------ Exercise material ------
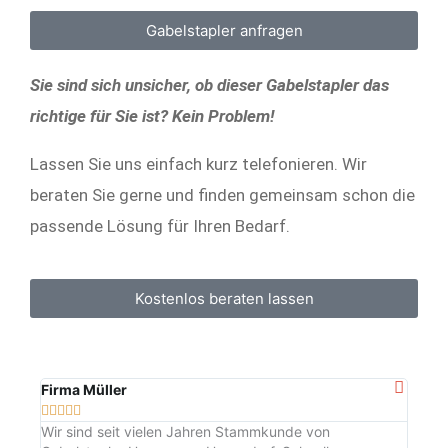
Gabelstapler anfragen
Sie sind sich unsicher, ob dieser Gabelstapler das
richtige für Sie ist? Kein Problem!
Lassen Sie uns einfach kurz telefonieren. Wir
beraten Sie gerne und finden gemeinsam schon die
passende Lösung für Ihren Bedarf.
Kostenlos beraten lassen
Firma Müller
Anon









Wir sind seit vielen Jahren Stammkunde von
Sehr 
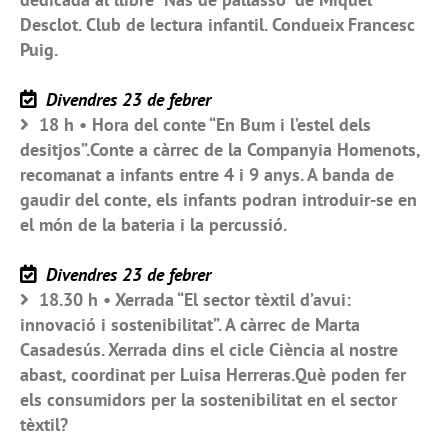
Desclot. Club de lectura infantil. Condueix Francesc
Puig.
Divendres 23 de febrer
18 h • Hora del conte “En Bum i l’estel dels
desitjos”.Conte a càrrec de la Companyia Homenots,
recomanat a infants entre 4 i 9 anys. A banda de
gaudir del conte, els infants podran introduir-se en
el món de la bateria i la percussió.
Divendres 23 de febrer
18.30 h • Xerrada “El sector tèxtil d’avui:
innovació i sostenibilitat”. A càrrec de Marta
Casadesús. Xerrada dins el cicle Ciència al nostre
abast, coordinat per Luisa Herreras.Què poden fer
els consumidors per la sostenibilitat en el sector
tèxtil?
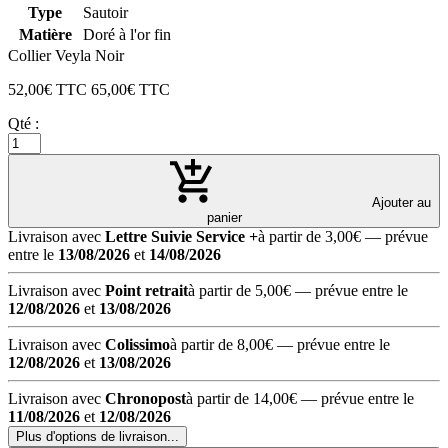
Type
Sautoir
Matière
Doré à l'or fin
Collier Veyla Noir
52,00
€ TTC
65,00
€ TTC
Qté :
Ajouter au
panier
Livraison avec
Lettre Suivie Service +
à partir de 3,00€
— prévue
entre le
13/08/2026
et
14/08/2026
Livraison avec
Point retrait
à partir de 5,00€
— prévue entre le
12/08/2026
et
13/08/2026
Livraison avec
Colissimo
à partir de 8,00€
— prévue entre le
12/08/2026
et
13/08/2026
Livraison avec
Chronopost
à partir de 14,00€
— prévue entre le
11/08/2026
et
12/08/2026
Plus d'options de livraison...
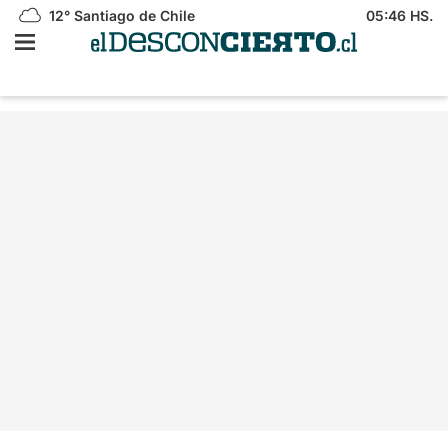
12°
Santiago de Chile
05:46 HS.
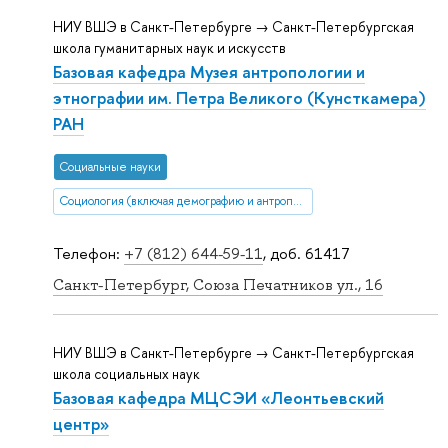
НИУ ВШЭ в Санкт-Петербурге → Санкт-Петербургская
школа гуманитарных наук и искусств
Базовая кафедра Музея антропологии и
этнографии им. Петра Великого (Кунсткамера)
РАН
Социальные науки
Социология (включая демографию и антропологию)
Телефон:
+7 (812) 644-59-11
, доб. 61417
Санкт-Петербург, Союза Печатников ул., 16
НИУ ВШЭ в Санкт-Петербурге → Санкт-Петербургская
школа социальных наук
Базовая кафедра МЦСЭИ «Леонтьевский
центр»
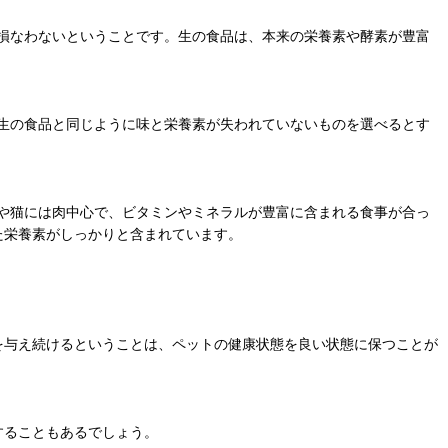
損なわないということです。生の食品は、本来の栄養素や酵素が豊富
生の食品と同じように味と栄養素が失われていないものを選べるとす
や猫には肉中心で、ビタミンやミネラルが豊富に含まれる食事が合っ
た栄養素がしっかりと含まれています。
事を与え続けるということは、ペットの健康状態を良い状態に保つことが
することもあるでしょう。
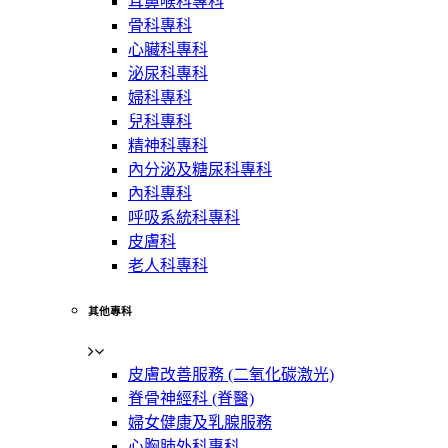
耳鼻喉科專科
骨科專科
心臟科專科
泌尿科專科
婦科專科
兒科專科
精神科專科
內分泌及糖尿科專科
內科專科
呼吸系統科專科
皮膚科
老人科專科
其他專科
皮膚改善服務 (二氧化碳激光)
脊骨神經科 (脊醫)
婦女健康及乳腺服務
心胸肺外科專科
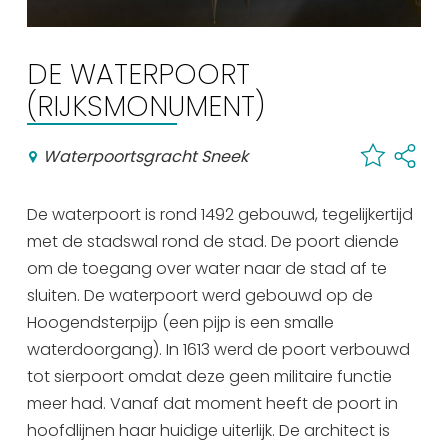
Winkelen
En meer
DE WATERPOORT
(RIJKSMONUMENT)
Arrangementen
Jouw Sneek
Waterpoortsgracht Sneek
De Friese meren
Other languages
De waterpoort is rond 1492 gebouwd, tegelijkertijd
met de stadswal rond de stad. De poort diende
UITagenda
om de toegang over water naar de stad af te
sluiten. De waterpoort werd gebouwd op de
Routes
Hoogendsterpijp (een pijp is een smalle
waterdoorgang). In 1613 werd de poort verbouwd
Veel bezochte pagina's:
tot sierpoort omdat deze geen militaire functie
meer had. Vanaf dat moment heeft de poort in
Top 10 leuke dingen
hoofdlijnen haar huidige uiterlijk. De architect is
Vakantie vieren in Sneek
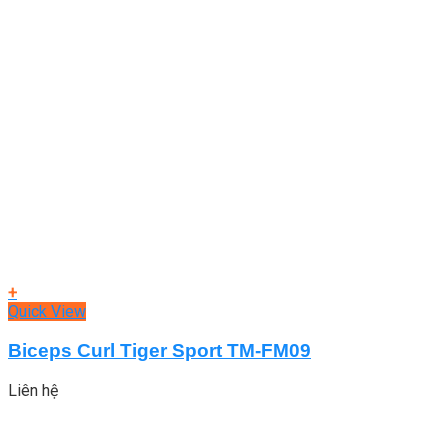
+
Quick View
Biceps Curl Tiger Sport TM-FM09
Liên hệ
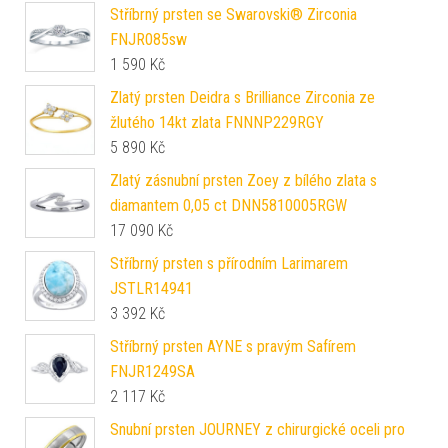
Stříbrný prsten se Swarovski® Zirconia
FNJR085sw
1 590
Kč
Zlatý prsten Deidra s Brilliance Zirconia ze
žlutého 14kt zlata FNNNP229RGY
5 890
Kč
Zlatý zásnubní prsten Zoey z bílého zlata s
diamantem 0,05 ct DNN5810005RGW
17 090
Kč
Stříbrný prsten s přírodním Larimarem
JSTLR14941
3 392
Kč
Stříbrný prsten AYNE s pravým Safírem
FNJR1249SA
2 117
Kč
Snubní prsten JOURNEY z chirurgické oceli pro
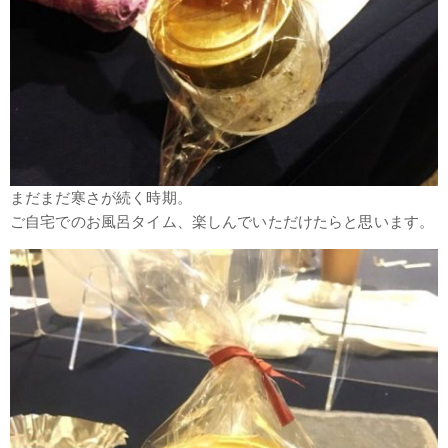
まだまだ寒さが続く時期。
ご自宅でのお風呂タイム、楽しんでいただけたらと思います。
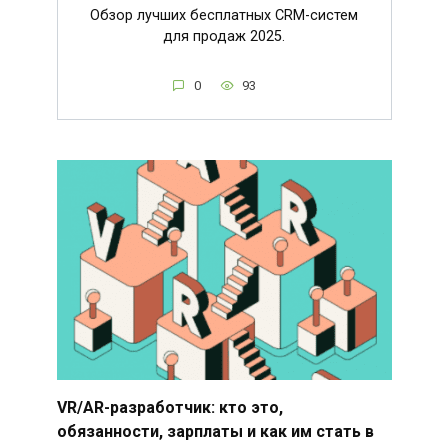
Обзор лучших бесплатных CRM-систем
для продаж 2025.
0
93
VR/AR-разработчик: кто это,
обязанности, зарплаты и как им стать в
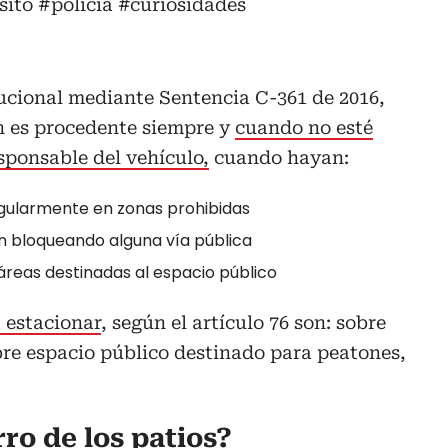
sito
#policia
#curiosidades
ucional mediante Sentencia C-361 de 2016,
n es procedente siempre y
cuando no esté
sponsable del vehículo,
cuando hayan:
egularmente en zonas prohibidas
n bloqueando alguna vía pública
reas destinadas al espacio público
 estacionar
, según el artículo 76 son: sobre
bre espacio público destinado para peatones,
ro de los patios?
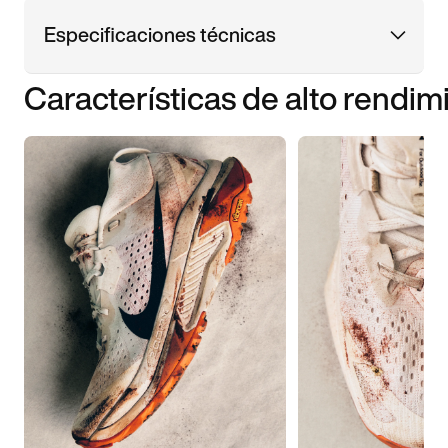
Especificaciones técnicas
Características de alto rendim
------
> [About this task] Please turn the rows, from the first line through the line containing "Firma Müller", into a Markdown table with the columns No. and Text, numbering each line in order. Leave out blank lines and the pictures.

> [Completed exercise]
| No. | Text |
|---|---|
| 1 | Gabelstapler anfragen |
| 2 | Sie sind sich unsicher, ob dieser Gabelstapler das |
| 3 | richtige für Sie ist? Kein Problem! |
| 4 | Lassen Sie uns einfach kurz telefonieren. Wir |
| 5 | beraten Sie gerne und finden gemeinsam schon die |
| 6 | passende Lösung für Ihren Bedarf. |
| 7 | Kostenlos beraten lassen |
| 8 | Firma Müller |